Cite as: https://hdl.handle.net/21.11116/0000-000C-1F75-F
In the Maximum Weight Independent Set of Rectangles problem (MWISR) we are
given a weighted set of $n$ axis-parallel rectangles in the plane. The task is
to find a subset of pairwise non-overlapping rectangles with the maximum
possible total weight. This problem is NP-hard and the best-known
polynomial-time approximation algorithm, due to by Chalermsook and Walczak
(SODA 2021), achieves approximation factor $O(\log\log n )$. While in the
unweighted setting, constant factor approximation algorithms are known, due to
Mitchell (FOCS 2021) and to G\'alvez et al. (SODA 2022), it remains open to
extend these techniques to the weighted setting.

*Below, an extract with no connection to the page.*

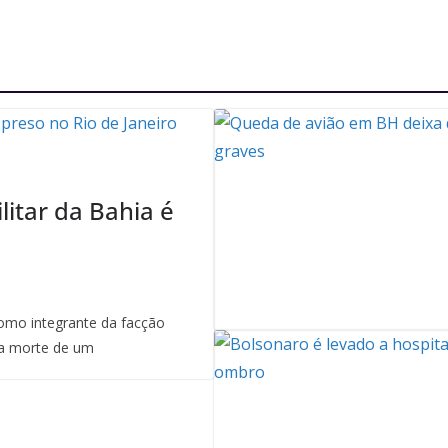
litar da Bahia é
mo integrante da facção
a morte de um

In this paper, we consider MWISR through the lens of parameterized
approximation. Grandoni et al. (ESA 2019) gave a $(1-\epsilon)$-approximation
algorithm with running time $k^{O(k/\epsilon^8)} n^{O(1/\epsilon^8)}$ time,
where $k$ is the number of rectangles in an optimum solution. Unfortunately,
their algorithm works only in the unweighted setting and they left it as an
open problem to give a parameterized approximation scheme in the weighted
Our contribution is a partial answer to the open question of Grandoni et al.
(ESA 2019). We give a parameterized approximation algorithm for MWISR that
given a parameter $k$, finds a set of non-overlapping rectangles of weight at
least $(1-\epsilon) \text{opt}_k$ in $2^{O(k \log(k/\epsilon))}
n^{O(1/\epsilon)}$ time, where $\text{opt}_k$ is the maximum weight of a
solution of cardinality at most $k$. Note that thus, our algorithm may return a
solution consisting of more than $k$ rectangles. To complement this apparent
weakness, we also propose a parameterized approximation scheme with running
time $2^{O(k^2 \log(k/\epsilon))} n^{O(1)}$ that finds a solution with
cardinality at most $k$ and total weight at least $(1-\epsilon)\text{opt}_k$
for the special case of axis-parallel segments.